Yellow woodsorrel

Yellow woodsorrel                                   Oxalis stricta L.

Family: Oxalidaceae (Woodsorrel family)
Life cycle: Perennial/annual depending upon climate
Native status: Native to N. America
Habitat: Poorly maintained turf; waste areas

General description: Young plants are erect, but as age they become spreading. Leaves are light-green, trifoliolate with heart-shaped leaflets. Yellow flowers with five petals; fruit is a 5-ridged, cylindrical capsule up to 0.6 inch long. Spreads by seeds and rhizomes.

Key ID traits: Light-green, heart-shaped leaflets on trifoliolate leaf.

Similar species: Yellow woodsorrel is often mistaken for a legume because of the trifoliate leaves resembling those of clovers. However, yellow woodsorrel lacks stipules on the base of petioles, a characteristic of the trifoliolate legumes (clovers; black medic) and it has heart-shaped leaflets.

(Dataset entries)

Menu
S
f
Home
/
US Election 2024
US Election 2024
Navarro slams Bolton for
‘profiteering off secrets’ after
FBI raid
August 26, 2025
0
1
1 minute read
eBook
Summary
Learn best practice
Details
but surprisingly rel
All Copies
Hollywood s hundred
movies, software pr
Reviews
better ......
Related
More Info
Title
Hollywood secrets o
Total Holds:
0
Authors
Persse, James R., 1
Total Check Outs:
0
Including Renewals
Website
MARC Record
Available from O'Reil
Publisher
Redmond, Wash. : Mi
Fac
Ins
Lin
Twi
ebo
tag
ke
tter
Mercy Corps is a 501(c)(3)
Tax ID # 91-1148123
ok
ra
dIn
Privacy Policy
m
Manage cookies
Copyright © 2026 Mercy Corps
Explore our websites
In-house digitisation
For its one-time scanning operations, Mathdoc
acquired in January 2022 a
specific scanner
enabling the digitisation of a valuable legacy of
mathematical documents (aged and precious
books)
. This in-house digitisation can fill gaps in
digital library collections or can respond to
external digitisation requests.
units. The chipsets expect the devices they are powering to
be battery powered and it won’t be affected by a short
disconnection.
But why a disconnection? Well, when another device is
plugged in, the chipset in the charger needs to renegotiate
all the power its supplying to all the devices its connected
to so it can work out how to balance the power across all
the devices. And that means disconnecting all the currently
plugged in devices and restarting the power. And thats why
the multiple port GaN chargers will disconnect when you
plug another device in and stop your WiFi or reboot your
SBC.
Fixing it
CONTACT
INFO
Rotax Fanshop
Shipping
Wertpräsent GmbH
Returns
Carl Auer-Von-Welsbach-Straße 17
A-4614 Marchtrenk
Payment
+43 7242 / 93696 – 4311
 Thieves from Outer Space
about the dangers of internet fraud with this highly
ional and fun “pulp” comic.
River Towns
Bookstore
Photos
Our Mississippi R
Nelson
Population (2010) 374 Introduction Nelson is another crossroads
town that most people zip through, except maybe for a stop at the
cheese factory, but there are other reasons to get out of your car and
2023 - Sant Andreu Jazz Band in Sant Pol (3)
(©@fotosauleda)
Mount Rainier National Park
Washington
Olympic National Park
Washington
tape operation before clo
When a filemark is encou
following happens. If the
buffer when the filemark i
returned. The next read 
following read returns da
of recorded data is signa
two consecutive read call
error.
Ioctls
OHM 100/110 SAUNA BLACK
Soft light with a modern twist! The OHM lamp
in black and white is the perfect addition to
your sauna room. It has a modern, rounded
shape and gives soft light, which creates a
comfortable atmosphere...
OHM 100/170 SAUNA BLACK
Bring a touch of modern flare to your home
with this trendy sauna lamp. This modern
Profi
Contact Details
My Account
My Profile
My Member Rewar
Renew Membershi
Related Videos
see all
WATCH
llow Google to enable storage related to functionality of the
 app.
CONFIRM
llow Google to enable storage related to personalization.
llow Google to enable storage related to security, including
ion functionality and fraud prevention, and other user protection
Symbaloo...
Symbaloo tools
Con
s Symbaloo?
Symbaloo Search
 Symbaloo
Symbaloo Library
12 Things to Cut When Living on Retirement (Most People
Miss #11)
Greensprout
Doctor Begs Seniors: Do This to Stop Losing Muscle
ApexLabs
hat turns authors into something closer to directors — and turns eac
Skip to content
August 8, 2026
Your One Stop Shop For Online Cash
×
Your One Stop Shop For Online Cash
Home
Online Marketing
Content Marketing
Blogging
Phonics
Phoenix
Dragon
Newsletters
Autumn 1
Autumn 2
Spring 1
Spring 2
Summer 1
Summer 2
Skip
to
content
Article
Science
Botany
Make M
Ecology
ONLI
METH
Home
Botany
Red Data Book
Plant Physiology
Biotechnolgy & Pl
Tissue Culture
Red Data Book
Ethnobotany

> _ASSIGNED TASK_:
Change "rhizomes" to "stolons" in the yellow woodsorrel description, giving the passage between "Life cycle: Perennial/annual depending" and "has heart-shaped leaflets.", inclusive.

> _ANSWER AREA_:
Life cycle: Perennial/annual depending upon climate
Native status: Native to N. America
Habitat: Poorly maintained turf; waste areas

General description: Young plants are erect, but as age they become spreading. Leaves are light-green, trifoliolate with heart-shaped leaflets. Yellow flowers with five petals; fruit is a 5-ridged, cylindrical capsule up to 0.6 inch long. Spreads by seeds and stolons.

Key ID traits: Light-green, heart-shaped leaflets on trifoliolate leaf.

Similar species: Yellow woodsorrel is often mistaken for a legume because of the trifoliate leaves resembling those of clovers. However, yellow woodsorrel lacks stipules on the base of petioles, a characteristic of the trifoliolate legumes (clovers; black medic) and it has heart-shaped leaflets.